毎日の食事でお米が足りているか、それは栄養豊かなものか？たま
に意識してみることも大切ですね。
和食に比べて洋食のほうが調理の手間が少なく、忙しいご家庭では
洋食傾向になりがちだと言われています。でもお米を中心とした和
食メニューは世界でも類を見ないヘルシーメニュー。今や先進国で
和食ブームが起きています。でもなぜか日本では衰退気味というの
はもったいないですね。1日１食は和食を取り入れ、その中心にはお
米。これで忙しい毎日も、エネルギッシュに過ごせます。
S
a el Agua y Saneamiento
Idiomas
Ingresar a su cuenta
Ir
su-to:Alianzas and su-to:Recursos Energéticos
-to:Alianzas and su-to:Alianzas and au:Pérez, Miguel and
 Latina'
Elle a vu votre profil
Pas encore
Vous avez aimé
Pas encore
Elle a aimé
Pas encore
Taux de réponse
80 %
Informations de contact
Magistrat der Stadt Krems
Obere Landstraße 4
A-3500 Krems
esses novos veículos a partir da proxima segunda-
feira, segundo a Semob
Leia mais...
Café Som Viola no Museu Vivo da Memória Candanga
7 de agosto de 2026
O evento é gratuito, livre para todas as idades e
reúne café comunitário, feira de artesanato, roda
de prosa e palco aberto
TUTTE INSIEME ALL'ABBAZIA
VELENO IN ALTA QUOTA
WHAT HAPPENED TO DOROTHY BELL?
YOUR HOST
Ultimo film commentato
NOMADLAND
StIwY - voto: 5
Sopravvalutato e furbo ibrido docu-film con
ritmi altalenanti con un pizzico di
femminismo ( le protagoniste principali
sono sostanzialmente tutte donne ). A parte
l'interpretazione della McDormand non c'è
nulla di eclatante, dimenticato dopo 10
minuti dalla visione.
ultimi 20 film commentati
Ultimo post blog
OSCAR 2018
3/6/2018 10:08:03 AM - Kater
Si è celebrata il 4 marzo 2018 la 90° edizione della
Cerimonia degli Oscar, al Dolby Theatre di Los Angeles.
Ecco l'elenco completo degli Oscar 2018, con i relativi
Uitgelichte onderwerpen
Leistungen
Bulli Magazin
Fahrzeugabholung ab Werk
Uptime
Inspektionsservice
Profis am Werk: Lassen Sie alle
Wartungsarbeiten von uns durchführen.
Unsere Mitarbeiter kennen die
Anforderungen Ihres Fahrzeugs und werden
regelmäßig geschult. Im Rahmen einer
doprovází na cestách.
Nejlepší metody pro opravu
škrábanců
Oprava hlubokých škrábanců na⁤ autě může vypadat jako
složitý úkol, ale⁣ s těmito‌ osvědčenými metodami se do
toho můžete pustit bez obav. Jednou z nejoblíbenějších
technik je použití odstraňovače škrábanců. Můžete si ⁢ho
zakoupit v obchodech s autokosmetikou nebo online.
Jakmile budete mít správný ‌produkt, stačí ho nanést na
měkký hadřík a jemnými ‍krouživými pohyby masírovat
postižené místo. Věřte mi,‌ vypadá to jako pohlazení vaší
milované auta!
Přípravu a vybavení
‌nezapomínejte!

▬▬▬

Activity:
State how many lines of the records contain the string "feira", matching case exactly. Reply with the number alone.

Solved problem:
2